Отсюда научимся и мы предпочитать всему слушание божественного учения и никакого времени не будем считать для того неудобным; но, хотя бы нужно было войти в чужой дом, хотя бы тебе пришлось знакомиться со знатными людьми, хотя бы и несвоевременно — никогда не будем упускать такого приобретения. Пища, пиры, бани и прочие житейские дела — пусть для них будет определённое время, изучение же высокой философии не должно иметь никаких определённых часов: ему должно принадлежать всё время».
Последняя мысль Златоуста так тронула Епифания, что он переписал её себе на дощечку, чтобы выучить наизусть и цитировать при общении с мирянами, особенно императорскими сановниками, которые превыше мудрости и познания истины ставили суетные удовольствия.

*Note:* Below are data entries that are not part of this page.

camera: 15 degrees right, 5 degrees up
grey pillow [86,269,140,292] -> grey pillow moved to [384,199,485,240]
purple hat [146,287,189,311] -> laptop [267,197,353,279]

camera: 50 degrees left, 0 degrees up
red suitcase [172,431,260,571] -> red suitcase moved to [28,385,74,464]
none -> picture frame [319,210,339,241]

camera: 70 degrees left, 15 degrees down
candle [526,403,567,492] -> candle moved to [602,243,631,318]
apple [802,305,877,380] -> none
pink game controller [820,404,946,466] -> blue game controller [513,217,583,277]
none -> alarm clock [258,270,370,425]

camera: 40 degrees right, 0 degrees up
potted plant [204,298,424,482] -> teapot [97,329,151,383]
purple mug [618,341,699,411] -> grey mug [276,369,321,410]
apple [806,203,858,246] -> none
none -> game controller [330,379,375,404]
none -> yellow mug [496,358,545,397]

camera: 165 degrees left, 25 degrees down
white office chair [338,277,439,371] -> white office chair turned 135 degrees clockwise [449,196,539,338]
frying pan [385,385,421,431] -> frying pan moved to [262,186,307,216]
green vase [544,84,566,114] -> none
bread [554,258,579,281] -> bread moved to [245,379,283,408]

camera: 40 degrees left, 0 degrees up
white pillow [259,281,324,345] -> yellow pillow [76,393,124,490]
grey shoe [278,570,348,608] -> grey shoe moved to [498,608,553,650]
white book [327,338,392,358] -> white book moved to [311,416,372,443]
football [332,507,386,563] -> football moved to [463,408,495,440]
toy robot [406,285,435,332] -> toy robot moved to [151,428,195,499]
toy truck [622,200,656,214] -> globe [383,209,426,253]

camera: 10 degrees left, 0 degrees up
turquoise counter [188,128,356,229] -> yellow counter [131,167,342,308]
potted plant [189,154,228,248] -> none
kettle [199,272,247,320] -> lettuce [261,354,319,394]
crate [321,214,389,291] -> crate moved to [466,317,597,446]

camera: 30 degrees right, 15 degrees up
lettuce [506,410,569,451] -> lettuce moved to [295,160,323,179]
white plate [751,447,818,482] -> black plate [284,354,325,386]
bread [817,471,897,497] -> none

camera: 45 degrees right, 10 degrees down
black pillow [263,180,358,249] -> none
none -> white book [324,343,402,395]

С хор Святой Софии было видно, как движется вокруг её купола солнце, пробиваясь сквозь вереницу окон, роняя свои лучи на зеркала-подоконники, собираясь в сияющее облако под золотыми мозаиками, над шестикрылыми серафимами, венчающими храмовые столпы. Время, отведённое на работу в патриаршей сокровищнице, таяло, и, неохотно отложив свиток с Хризостомовыми проповедями, Епифаний раскрыл толстый кодекс в тиснёном кожаном переплёте с причудливыми бронзовыми застёжками. Святителя Кирилла Александрийского он нашёл, однако, менее убедительным: в его толкованиях не было того стремления к разъяснению тайного, как у Златоуста, к явлению простой истины, казавшейся до того незримой и непостижимой. Кирилл лишь поучал: «Дело учительской доблести — ещё не усвоенное научение внедрять в души учеников посредством неустанного и терпеливого повторения для пользы учеников. Не помедлил Креститель указать на Господа своим ученикам и вторично сказать: «Вот Агнец Божий», — и принёс им тем самым великую пользу, поскольку убедил их наконец последовать за Ним и охотно стать Его учениками».